誰も読まない物語

雨乃時雨

誰も読まない物語

シロトリ歴1175年10月1日

 俺が誕生する。


(中略)


シロトリ歴1180年4月5日

 図書館から借りた本を全て読み終わってしまった。とても暇だ。

 暇で暇で退屈でしょうがなかったから、家にあった紙と鉛筆を使って、自分で物語を書いてみた。

 それを見た親が、「この歳で小説を書くなんて、この子は天才かもしれない」と言っていた。とても嬉しかった。


(中略)


シロトリ歴1186年3月24日

 学校の授業なんて聞かなくても分かる。4月に配布された教科書を授業中に読み進めれば、それだけで理解できる。だから、授業時間中はとても退屈だ。

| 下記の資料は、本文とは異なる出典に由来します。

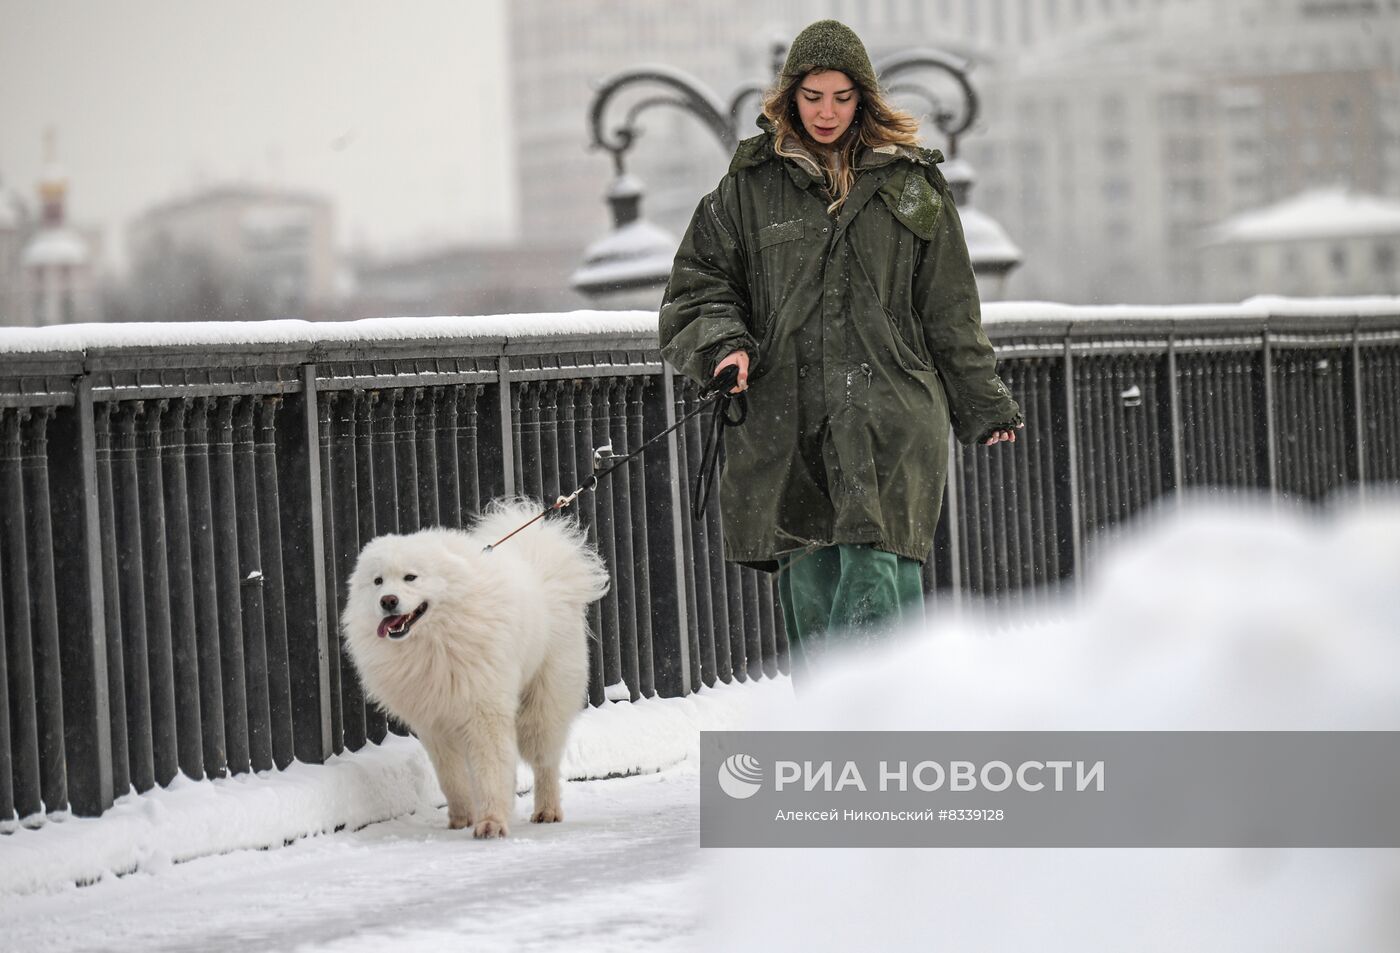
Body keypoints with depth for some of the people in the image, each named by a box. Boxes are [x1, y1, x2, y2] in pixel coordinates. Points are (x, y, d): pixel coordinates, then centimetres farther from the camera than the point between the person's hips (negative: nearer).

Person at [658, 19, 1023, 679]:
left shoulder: (910, 183, 12)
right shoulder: (749, 186, 11)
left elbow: (948, 308, 17)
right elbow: (697, 285, 14)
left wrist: (984, 406, 18)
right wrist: (722, 345, -6)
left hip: (888, 408, -1)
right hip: (784, 414, 1)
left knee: (874, 569, -16)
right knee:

 その暇な時間はいつも小説を書く。今日も小説を書いた。

 そういえば今日、随分と増えた小説のうちの一作を子ども小説大賞に応募した結果が返ってきた。優秀賞だった。親は喜んでいたが、俺は最優秀賞を獲れなかったから悔しかった。いつか俺の小説を全世界に認めてもらうんだ。優秀賞なんかで、満足していてはいけないと思う。


(中略)


シロトリ歴1198年5月30日

 小説の新人賞の結果が返ってきた。三次選考落ちだった。

 大学を中退して、ずっと小説に打ち込んできた。起きている時は勿論、寝ている時に見ていた夢でさえ、朝起きればすぐにメモをし、小説を考える材料の一つにしてきた。ここまでしていたのに落ちるということは、きっと選考委員の見る目が無かったのだ。

 親も「頼むから就職をしてくれ」と言ってくる。

 就職なんかすれば、小説を書く時間が減るではないか。それに、俺の最終学歴は高卒だ。俺のような有能な人間が、高卒扱いで入社なんて耐えられない。俺に残された道は、やはり小説家しか無いのだ。


(中略)


シロトリ歴1215年5月30日

 意識が朦朧とする。どうやら俺は死ぬらしい。

 数日前に風邪を引いて、病院に行く金も無かったから、仕方なくいつものように小説を書いていたら、急に力が入らなくなったのだ。助けを呼ぼうにも、指先一つ動かない。

 死ぬのは怖くない。

 数多くの小説を生み出したからだ。現在も公募に応募している作品があるし、この部屋にも未発表の作品が山ほどある。

 俺は死後に評価されるのだ。死後に評価される作家はかなりの数、存在する。

 そして、俺の本は、きっと「人気の本」コーナーに並び、未来永劫残るのだ。俺のことを疎んでいる親だって、きっと認めてくれるに違いない。疎遠になった友人だって、俺の本を読んでくれるはずだ。

 そうでなければおかしいのだ。


**


「先輩、このくそ分厚い本も捨てていいんですか?」

「厚さ、装丁関係なく、一度も閲覧履歴が無い本は捨てていいよ」

 人は死後、本になる。故人の人生は物語に、個人の性格は装丁に。全てが本に成る。それらの本は、世界各所に存在する塔という共同墓地に収められ、我々のような司書により厳重に保管される。

 しかし、塔の本棚は無限ではない。納められる本には限界がある。この第百五十の塔は、塔の中でも比較的大きな部類に入るが、それでも本棚は常にいっぱいだった。だから、本の廃棄に関するルールが幾つか定められており、ルールの一つに死後七十年間、一度も読まれなかった本は廃棄されるというものがある。私と後輩は、七十年間一度も閲覧履歴が無い本を、本棚から排除している最中だった。

「にしても、七十年間一度も読まれないってことは、家族にも友人にも読まれなかったってことですよね」

 この国では、その故人の命日になると家族や友人が故人の本を読みにくる。そして故人を悼むのだ。一度も読まれない人というのは、それだけ家族や友人に疎まれ、嫌われていたということになる。

「そういうことだね」

「ふぅん……。読者も仲間も居ないなんて悲しいですね」

 後輩は他人事のように言って、衒気げんきと虚飾にまみれた性格だったのだろう――ごてごてとした装飾の、ただ分厚いだけの本を捨てた。